[Stored items]
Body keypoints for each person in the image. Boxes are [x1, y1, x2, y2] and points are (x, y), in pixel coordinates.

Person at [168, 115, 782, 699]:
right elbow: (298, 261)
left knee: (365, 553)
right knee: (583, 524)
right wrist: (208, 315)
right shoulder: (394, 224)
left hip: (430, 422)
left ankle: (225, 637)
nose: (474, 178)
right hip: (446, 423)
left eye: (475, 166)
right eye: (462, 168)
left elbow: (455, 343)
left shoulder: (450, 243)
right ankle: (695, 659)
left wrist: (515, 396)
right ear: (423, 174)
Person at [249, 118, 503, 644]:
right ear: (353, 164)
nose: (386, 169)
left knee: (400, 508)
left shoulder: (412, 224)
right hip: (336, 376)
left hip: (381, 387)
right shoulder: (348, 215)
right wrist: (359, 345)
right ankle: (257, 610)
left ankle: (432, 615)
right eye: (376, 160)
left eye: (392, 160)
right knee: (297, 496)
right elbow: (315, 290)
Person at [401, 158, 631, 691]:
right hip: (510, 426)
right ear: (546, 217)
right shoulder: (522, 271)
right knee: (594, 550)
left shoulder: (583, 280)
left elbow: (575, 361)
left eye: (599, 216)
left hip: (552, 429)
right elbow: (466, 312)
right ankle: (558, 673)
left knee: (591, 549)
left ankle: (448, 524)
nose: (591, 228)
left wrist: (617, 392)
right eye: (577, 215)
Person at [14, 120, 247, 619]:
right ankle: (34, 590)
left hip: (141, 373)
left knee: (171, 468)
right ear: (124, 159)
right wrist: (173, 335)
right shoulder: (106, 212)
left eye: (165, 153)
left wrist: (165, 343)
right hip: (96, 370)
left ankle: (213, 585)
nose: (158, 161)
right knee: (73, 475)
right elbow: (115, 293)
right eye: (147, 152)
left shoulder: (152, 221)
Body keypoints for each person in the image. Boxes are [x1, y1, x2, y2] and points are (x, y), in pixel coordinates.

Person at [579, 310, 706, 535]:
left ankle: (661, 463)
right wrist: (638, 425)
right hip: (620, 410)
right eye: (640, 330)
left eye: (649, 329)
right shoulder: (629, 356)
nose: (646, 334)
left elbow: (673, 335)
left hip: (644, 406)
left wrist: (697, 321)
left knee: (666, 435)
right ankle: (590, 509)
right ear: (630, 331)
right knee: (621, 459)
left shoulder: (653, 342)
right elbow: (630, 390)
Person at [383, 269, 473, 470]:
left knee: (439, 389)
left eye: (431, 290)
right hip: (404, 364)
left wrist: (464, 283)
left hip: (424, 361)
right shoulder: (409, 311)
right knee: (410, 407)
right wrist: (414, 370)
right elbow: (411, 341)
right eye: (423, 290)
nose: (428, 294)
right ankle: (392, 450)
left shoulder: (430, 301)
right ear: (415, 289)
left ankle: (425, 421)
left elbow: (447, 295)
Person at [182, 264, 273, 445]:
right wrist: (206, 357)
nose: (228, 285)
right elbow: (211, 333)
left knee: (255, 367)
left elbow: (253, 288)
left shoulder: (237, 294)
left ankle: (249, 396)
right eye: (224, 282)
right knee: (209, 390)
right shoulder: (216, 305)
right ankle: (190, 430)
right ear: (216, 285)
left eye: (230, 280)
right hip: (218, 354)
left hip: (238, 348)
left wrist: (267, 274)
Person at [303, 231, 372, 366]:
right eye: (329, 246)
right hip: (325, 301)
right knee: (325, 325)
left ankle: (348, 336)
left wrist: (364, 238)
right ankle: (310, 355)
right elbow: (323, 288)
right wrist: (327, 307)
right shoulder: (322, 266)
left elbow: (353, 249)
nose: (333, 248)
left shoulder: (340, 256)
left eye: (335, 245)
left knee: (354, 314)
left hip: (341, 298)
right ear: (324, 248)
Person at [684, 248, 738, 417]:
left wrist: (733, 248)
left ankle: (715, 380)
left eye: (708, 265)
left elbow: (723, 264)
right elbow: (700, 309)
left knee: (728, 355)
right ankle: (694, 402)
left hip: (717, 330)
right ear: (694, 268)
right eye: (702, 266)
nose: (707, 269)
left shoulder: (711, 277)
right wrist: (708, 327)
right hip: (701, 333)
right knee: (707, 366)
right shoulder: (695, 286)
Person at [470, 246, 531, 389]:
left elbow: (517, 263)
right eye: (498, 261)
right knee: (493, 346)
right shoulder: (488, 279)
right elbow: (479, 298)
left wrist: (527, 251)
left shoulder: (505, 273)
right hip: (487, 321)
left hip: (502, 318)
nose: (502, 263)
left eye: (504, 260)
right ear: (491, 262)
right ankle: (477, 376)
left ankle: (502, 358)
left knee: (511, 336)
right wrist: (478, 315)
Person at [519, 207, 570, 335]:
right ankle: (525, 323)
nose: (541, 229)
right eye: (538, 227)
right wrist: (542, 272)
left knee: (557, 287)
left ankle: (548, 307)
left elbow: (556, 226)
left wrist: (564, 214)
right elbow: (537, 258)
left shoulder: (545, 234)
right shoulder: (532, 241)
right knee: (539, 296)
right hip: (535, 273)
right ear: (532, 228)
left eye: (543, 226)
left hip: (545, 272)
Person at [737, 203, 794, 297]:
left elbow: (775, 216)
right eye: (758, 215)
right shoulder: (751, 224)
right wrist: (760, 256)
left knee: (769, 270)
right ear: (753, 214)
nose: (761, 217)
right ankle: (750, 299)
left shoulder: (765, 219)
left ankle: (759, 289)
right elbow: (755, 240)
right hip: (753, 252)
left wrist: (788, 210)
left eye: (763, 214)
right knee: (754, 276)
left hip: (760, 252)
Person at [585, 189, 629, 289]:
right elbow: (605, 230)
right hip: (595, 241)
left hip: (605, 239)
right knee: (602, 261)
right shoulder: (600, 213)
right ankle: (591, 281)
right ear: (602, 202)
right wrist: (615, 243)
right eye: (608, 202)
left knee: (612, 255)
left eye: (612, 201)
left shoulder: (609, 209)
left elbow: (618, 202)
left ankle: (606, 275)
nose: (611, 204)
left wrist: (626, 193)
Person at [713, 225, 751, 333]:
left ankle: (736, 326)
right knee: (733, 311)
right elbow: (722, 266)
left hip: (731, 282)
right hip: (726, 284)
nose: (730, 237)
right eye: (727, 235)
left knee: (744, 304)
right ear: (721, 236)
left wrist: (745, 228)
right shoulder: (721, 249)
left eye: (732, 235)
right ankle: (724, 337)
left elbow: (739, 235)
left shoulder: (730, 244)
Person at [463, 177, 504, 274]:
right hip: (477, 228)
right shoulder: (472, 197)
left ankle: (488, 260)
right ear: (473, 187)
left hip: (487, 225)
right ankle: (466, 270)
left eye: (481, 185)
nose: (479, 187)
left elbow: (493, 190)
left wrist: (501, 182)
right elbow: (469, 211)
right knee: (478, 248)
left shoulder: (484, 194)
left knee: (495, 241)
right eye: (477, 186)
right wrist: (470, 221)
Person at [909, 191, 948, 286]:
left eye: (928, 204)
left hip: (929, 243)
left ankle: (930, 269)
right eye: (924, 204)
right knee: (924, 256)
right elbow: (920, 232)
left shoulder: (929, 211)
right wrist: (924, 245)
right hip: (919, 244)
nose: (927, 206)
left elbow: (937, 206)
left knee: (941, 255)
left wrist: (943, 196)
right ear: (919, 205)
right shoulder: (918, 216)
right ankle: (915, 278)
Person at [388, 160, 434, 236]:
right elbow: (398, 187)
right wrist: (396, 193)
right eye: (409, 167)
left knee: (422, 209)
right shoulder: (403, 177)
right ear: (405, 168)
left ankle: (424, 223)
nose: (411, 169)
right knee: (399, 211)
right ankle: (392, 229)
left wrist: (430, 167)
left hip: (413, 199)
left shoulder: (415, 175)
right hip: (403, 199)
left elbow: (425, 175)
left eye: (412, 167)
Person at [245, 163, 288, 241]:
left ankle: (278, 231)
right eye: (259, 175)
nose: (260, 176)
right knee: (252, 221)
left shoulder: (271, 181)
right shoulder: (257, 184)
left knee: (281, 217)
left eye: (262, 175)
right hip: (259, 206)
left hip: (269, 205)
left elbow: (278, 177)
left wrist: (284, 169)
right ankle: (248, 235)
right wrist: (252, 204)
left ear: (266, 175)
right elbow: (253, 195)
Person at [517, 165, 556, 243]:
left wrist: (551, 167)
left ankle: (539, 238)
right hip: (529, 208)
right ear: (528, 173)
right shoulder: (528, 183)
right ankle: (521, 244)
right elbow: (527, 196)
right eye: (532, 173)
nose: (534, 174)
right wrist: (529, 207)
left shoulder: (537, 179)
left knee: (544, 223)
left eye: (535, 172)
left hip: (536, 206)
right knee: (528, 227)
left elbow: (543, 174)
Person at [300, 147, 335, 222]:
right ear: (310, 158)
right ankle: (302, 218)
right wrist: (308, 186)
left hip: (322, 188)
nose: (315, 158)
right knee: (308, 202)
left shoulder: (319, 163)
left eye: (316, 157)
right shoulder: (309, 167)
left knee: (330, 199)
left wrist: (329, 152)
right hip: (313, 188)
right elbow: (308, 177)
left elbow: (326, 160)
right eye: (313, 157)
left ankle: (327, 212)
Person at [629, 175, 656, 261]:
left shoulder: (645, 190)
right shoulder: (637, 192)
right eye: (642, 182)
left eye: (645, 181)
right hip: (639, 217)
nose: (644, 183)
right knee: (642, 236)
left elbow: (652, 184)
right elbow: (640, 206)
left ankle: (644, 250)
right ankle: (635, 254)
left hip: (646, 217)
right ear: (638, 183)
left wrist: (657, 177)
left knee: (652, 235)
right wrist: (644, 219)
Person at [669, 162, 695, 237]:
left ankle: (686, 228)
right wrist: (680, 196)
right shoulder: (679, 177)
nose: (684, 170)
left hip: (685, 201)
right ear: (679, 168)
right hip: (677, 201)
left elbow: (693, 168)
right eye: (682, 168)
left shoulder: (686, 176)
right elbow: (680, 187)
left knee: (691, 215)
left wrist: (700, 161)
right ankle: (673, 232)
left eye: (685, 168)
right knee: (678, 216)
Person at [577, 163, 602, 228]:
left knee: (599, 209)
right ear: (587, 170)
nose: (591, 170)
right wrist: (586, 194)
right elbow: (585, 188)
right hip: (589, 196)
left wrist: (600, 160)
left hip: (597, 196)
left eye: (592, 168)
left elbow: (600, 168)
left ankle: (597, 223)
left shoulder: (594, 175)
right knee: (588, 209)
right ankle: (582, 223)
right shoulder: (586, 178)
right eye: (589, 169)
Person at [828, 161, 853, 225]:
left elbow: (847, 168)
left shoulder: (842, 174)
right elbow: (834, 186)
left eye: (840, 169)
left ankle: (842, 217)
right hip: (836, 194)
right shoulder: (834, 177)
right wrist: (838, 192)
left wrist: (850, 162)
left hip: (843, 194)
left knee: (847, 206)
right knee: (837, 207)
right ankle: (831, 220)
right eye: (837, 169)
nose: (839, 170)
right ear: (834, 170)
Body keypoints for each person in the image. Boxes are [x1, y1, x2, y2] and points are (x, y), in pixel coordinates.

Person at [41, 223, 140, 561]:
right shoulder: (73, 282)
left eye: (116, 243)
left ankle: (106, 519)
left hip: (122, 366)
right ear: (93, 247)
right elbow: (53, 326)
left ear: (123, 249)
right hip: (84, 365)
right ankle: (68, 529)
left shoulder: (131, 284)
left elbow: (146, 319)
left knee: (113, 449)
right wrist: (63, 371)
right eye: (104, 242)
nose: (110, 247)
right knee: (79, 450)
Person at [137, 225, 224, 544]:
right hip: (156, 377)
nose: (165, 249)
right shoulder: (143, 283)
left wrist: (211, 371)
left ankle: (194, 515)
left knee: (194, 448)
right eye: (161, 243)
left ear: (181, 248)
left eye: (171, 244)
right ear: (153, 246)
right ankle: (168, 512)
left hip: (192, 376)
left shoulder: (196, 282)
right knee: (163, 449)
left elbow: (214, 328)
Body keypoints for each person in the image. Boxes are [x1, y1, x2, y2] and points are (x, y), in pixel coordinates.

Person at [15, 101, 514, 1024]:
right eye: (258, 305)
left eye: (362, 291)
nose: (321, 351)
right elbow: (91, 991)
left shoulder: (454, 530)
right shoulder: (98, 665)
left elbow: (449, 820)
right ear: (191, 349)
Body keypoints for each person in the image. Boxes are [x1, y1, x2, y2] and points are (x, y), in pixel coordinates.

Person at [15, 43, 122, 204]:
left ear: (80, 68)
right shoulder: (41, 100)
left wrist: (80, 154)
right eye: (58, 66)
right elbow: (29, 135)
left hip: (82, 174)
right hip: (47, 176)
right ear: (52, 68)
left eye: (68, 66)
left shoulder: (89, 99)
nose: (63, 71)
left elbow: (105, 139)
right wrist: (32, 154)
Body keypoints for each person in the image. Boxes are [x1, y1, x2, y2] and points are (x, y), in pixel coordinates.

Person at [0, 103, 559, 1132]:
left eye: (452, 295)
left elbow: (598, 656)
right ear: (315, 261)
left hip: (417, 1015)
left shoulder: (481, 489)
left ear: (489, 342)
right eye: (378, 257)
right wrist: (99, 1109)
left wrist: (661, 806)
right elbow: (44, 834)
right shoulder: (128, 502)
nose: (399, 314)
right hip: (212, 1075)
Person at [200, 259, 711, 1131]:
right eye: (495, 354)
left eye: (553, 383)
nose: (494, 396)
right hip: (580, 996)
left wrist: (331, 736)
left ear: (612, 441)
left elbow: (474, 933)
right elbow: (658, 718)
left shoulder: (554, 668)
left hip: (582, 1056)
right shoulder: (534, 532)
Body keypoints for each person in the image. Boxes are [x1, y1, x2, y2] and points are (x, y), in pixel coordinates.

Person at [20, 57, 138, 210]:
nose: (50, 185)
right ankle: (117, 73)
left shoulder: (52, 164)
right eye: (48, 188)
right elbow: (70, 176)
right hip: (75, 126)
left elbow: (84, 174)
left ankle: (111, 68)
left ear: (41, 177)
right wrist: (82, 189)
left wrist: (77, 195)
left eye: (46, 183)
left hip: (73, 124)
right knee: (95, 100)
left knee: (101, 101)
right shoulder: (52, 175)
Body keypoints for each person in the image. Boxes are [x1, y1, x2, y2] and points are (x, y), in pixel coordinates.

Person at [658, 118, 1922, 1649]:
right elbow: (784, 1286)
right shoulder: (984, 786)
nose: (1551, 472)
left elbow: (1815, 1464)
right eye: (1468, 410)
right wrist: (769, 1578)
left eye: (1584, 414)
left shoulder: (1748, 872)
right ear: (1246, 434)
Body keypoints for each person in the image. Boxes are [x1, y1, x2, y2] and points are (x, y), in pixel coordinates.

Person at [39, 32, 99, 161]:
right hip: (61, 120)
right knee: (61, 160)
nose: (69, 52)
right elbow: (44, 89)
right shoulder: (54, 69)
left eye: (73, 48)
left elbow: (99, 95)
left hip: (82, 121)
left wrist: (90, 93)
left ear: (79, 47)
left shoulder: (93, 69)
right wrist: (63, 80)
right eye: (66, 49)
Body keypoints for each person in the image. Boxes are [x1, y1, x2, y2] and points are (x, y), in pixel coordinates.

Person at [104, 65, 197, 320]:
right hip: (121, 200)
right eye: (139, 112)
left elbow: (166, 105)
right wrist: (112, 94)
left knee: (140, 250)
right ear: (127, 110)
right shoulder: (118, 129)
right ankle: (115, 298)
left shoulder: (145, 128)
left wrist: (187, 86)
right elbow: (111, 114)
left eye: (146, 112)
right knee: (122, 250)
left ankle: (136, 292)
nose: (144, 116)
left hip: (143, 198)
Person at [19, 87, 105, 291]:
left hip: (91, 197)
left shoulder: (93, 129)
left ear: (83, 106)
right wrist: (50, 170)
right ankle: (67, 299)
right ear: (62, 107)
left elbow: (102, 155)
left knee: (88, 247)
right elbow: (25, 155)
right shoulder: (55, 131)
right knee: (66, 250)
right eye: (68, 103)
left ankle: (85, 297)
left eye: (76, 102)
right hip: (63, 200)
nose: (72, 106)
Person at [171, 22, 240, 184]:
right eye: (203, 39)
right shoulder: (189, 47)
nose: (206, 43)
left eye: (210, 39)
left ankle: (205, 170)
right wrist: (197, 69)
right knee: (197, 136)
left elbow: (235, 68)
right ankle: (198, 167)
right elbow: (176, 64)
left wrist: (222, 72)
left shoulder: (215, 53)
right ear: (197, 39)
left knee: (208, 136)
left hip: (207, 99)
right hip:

**PROBLEM REQUIREMENTS:** All lines from the one containing "left ear: (83, 106)" to the last line above should be reproduced exactly, and no other lines should be given.

**EXERCISE OUTPUT:**
left ear: (83, 106)
right wrist: (50, 170)
right ankle: (67, 299)
right ear: (62, 107)
left elbow: (102, 155)
left knee: (88, 247)
right elbow: (25, 155)
right shoulder: (55, 131)
right knee: (66, 250)
right eye: (68, 103)
left ankle: (85, 297)
left eye: (76, 102)
right hip: (63, 200)
nose: (72, 106)
Person at [171, 22, 240, 184]:
right eye: (203, 39)
right shoulder: (189, 47)
nose: (206, 43)
left eye: (210, 39)
left ankle: (205, 170)
right wrist: (197, 69)
right knee: (197, 136)
left elbow: (235, 68)
right ankle: (198, 167)
right elbow: (176, 64)
left wrist: (222, 72)
left shoulder: (215, 53)
right ear: (197, 39)
left knee: (208, 136)
left hip: (207, 99)
right hip:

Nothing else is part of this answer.